» **问题描述**
将条目中从开头一直到含有“kinderen stevig zitten”的那一行为止的全部文字（首尾两行都包括在内）排成编号列表，略去空行。

» **所给条目**
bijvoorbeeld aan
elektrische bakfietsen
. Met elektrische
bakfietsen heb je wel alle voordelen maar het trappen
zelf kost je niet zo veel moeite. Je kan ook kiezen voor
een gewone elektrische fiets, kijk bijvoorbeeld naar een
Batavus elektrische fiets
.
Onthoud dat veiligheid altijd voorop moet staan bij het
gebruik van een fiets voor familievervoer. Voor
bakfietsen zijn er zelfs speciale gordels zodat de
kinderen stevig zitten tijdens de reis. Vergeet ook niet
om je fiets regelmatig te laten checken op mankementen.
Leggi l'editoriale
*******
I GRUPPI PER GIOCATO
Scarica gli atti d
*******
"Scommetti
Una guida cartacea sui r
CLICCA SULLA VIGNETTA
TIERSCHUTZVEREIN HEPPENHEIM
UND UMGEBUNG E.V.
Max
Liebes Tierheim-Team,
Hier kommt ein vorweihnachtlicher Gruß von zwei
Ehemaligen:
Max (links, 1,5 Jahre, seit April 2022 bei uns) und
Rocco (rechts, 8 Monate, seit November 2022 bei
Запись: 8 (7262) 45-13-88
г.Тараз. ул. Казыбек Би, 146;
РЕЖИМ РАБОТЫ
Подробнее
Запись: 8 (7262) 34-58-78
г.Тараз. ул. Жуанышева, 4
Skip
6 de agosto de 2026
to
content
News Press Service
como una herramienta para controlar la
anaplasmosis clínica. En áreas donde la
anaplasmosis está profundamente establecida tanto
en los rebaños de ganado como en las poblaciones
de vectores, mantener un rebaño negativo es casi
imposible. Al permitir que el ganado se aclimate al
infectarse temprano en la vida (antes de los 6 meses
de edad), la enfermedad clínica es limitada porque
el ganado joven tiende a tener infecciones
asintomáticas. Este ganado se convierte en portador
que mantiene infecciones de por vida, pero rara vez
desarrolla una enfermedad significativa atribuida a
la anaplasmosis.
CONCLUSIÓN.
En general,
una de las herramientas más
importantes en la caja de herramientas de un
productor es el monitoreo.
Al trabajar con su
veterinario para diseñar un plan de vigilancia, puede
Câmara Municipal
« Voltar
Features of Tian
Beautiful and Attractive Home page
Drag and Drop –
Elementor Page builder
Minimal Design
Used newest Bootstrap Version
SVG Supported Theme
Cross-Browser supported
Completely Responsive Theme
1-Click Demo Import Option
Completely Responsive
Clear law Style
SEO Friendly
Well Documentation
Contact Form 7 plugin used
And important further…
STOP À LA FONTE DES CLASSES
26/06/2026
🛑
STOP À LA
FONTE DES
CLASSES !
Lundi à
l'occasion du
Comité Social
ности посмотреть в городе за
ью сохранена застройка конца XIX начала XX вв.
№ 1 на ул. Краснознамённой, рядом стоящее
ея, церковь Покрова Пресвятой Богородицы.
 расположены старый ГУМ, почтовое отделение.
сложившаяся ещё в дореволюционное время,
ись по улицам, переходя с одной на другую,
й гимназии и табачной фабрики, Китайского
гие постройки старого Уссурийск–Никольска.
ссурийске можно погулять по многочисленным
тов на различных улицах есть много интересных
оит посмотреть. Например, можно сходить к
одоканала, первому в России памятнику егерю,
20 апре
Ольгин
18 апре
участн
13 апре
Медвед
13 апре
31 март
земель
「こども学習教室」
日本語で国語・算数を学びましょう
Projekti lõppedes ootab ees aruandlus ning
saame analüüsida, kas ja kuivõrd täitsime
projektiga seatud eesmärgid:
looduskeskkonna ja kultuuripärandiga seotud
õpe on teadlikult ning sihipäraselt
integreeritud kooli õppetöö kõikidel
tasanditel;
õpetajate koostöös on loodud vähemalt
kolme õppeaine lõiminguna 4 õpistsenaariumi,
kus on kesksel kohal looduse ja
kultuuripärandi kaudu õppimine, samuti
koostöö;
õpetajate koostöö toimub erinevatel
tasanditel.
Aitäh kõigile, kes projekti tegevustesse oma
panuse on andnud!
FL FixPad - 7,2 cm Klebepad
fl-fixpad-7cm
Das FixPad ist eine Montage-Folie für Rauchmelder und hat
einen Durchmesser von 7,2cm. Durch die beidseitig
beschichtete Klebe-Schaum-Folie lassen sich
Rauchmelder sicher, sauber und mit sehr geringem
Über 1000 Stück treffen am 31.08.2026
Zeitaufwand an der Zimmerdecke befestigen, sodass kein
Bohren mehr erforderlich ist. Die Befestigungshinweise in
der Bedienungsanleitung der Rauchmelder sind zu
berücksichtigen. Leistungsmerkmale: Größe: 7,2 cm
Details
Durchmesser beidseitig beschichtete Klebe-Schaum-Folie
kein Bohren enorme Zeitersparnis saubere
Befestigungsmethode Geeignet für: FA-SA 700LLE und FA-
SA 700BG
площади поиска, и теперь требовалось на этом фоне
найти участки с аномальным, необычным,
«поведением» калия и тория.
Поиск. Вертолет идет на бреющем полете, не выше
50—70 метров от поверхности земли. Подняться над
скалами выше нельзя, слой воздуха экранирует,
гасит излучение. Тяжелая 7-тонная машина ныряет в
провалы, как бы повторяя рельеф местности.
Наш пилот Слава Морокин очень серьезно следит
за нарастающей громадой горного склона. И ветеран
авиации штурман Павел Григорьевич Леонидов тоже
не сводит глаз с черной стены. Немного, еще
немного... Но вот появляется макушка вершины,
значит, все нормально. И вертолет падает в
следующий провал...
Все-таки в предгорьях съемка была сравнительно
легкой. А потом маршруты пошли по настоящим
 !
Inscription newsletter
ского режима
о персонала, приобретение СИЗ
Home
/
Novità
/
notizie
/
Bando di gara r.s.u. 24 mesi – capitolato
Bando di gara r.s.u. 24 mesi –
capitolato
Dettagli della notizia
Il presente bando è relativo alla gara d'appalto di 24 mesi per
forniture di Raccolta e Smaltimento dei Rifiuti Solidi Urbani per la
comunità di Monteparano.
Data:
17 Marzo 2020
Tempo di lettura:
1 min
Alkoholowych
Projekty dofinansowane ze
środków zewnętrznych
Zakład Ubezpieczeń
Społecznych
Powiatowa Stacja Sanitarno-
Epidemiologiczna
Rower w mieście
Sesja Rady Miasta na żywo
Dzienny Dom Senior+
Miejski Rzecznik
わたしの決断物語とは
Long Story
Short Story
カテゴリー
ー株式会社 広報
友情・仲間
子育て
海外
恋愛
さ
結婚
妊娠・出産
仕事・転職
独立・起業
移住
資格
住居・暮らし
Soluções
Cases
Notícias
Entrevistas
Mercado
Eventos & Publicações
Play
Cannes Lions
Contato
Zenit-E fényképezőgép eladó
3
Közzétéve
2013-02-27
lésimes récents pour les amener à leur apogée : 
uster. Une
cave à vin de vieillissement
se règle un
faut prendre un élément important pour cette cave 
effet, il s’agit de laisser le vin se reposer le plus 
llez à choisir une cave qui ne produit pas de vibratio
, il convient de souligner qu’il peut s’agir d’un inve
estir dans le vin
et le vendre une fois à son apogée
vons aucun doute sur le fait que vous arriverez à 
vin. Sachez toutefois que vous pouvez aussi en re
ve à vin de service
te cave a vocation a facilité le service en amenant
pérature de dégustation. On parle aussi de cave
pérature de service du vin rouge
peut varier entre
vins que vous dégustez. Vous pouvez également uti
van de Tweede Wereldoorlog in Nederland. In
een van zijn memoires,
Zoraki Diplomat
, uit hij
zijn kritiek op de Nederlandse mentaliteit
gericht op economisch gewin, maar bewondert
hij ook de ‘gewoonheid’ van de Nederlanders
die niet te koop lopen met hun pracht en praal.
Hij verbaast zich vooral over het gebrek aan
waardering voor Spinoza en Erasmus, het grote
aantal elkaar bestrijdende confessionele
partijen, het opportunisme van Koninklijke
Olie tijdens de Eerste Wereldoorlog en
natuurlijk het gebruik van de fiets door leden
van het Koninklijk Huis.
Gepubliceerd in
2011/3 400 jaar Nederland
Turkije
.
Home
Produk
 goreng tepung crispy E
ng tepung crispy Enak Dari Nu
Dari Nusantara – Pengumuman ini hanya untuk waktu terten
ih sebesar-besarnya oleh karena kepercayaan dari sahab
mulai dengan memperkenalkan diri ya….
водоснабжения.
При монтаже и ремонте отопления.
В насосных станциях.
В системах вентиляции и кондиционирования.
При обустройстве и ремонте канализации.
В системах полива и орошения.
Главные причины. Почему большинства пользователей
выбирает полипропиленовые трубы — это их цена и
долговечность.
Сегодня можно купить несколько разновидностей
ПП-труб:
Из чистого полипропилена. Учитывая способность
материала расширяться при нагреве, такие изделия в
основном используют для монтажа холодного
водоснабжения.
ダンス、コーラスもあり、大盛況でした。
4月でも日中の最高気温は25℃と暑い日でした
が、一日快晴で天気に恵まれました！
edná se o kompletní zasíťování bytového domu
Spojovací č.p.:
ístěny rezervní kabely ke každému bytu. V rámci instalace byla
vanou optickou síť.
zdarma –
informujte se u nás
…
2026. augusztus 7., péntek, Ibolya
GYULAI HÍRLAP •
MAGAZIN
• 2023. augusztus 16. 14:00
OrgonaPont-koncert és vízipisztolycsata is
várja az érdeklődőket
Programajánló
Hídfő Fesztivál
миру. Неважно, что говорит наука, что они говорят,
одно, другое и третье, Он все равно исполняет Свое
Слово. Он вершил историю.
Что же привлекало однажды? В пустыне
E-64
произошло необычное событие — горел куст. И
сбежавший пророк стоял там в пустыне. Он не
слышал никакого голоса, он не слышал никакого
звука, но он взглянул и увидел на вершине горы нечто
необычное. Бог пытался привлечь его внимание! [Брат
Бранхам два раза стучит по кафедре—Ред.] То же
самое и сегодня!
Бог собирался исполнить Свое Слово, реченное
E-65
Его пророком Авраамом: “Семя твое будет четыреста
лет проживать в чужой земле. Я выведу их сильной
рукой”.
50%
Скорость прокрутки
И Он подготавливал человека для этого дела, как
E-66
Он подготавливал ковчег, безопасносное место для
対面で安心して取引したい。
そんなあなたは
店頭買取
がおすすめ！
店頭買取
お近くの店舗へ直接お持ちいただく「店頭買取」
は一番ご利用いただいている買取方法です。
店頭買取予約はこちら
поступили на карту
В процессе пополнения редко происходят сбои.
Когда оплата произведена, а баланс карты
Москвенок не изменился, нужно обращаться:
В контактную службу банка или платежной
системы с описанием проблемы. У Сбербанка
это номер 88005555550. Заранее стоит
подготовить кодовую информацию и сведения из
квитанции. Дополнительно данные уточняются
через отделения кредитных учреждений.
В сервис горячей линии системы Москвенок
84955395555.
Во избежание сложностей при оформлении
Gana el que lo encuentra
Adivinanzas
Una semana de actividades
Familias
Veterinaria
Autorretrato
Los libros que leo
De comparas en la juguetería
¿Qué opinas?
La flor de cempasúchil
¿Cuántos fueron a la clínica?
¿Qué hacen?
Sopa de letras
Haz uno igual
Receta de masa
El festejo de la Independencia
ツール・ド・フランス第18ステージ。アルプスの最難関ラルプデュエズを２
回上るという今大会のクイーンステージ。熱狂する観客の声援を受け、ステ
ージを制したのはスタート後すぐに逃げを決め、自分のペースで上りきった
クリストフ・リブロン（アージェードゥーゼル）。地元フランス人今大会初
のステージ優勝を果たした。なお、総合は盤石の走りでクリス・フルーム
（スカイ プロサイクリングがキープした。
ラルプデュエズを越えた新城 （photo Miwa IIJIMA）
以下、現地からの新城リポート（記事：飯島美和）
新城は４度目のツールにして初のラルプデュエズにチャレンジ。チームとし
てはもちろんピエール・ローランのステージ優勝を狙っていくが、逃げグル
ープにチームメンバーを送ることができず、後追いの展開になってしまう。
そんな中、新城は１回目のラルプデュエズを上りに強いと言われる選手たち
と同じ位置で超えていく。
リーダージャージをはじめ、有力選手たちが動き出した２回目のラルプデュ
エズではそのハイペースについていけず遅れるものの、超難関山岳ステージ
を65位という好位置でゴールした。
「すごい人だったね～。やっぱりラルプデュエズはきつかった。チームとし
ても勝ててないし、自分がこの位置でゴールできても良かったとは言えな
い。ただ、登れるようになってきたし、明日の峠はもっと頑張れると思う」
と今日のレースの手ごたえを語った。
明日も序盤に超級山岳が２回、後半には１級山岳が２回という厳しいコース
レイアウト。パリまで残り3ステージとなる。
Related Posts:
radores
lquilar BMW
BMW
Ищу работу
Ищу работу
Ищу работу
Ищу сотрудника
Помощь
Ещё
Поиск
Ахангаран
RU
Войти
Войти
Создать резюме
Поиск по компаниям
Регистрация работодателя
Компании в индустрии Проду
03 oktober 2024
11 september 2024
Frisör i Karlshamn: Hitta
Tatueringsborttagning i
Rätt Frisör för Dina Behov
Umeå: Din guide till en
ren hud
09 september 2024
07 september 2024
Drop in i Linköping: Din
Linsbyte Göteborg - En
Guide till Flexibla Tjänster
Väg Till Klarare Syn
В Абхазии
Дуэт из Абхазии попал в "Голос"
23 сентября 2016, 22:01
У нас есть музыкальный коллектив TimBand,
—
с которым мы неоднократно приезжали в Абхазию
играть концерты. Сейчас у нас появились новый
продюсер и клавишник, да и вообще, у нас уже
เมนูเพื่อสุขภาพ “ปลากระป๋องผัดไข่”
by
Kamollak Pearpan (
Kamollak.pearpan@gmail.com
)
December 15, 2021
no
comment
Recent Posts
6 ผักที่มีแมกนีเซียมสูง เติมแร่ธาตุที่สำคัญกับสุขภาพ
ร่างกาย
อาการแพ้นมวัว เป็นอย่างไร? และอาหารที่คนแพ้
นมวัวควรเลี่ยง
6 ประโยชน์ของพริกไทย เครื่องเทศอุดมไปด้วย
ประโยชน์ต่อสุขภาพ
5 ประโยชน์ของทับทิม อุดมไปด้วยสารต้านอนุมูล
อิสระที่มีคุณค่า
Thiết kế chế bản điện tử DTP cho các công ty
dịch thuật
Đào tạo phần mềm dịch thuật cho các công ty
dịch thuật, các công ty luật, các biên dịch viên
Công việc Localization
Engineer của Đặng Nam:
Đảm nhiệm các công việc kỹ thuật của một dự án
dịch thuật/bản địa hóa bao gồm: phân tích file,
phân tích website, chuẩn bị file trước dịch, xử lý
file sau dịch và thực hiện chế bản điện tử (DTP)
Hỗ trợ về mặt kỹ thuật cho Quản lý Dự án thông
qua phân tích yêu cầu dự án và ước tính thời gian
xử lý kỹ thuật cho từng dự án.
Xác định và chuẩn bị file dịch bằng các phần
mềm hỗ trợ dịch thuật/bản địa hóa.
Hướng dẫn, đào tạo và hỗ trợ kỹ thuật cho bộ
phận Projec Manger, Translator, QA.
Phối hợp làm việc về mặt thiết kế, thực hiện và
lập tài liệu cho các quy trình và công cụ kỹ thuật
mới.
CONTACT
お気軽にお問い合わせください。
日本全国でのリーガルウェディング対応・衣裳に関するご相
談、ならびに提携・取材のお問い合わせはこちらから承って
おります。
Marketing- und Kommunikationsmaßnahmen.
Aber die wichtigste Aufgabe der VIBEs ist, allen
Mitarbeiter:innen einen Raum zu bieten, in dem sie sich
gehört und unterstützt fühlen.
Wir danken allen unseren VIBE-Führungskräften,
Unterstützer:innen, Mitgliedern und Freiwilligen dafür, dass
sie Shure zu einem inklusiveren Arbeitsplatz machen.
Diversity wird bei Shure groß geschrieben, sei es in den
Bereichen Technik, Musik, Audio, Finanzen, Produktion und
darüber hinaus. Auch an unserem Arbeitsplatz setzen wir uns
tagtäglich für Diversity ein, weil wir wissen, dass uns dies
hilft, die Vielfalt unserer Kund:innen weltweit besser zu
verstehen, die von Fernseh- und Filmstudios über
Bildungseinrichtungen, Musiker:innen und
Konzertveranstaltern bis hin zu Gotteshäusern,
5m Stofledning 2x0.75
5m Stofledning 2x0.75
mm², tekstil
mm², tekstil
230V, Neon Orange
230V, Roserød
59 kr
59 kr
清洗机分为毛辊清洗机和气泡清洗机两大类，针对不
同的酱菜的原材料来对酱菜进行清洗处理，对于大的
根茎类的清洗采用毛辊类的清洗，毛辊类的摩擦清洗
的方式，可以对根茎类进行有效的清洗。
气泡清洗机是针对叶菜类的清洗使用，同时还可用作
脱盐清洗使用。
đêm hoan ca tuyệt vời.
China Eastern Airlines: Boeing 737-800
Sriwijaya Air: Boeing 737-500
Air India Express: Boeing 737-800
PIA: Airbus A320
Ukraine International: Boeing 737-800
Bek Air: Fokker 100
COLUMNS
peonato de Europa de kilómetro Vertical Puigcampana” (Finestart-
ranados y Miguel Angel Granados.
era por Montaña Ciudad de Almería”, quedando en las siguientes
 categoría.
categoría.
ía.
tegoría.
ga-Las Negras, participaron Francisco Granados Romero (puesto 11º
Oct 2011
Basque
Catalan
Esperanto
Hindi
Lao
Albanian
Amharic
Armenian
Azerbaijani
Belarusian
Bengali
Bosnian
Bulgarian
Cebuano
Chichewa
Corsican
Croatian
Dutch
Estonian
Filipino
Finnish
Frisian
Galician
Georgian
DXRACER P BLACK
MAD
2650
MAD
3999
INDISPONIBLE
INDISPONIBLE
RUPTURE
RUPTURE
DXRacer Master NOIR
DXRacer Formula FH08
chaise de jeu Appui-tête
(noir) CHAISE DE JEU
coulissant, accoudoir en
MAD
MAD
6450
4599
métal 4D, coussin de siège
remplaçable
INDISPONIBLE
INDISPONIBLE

» **任务输出**
1. bijvoorbeeld aan
2. elektrische bakfietsen
3. . Met elektrische
4. bakfietsen heb je wel alle voordelen maar het trappen
5. zelf kost je niet zo veel moeite. Je kan ook kiezen voor
6. een gewone elektrische fiets, kijk bijvoorbeeld naar een
7. Batavus elektrische fiets
8. .
9. Onthoud dat veiligheid altijd voorop moet staan bij het
10. gebruik van een fiets voor familievervoer. Voor
11. bakfietsen zijn er zelfs speciale gordels zodat de
12. kinderen stevig zitten tijdens de reis. Vergeet ook niet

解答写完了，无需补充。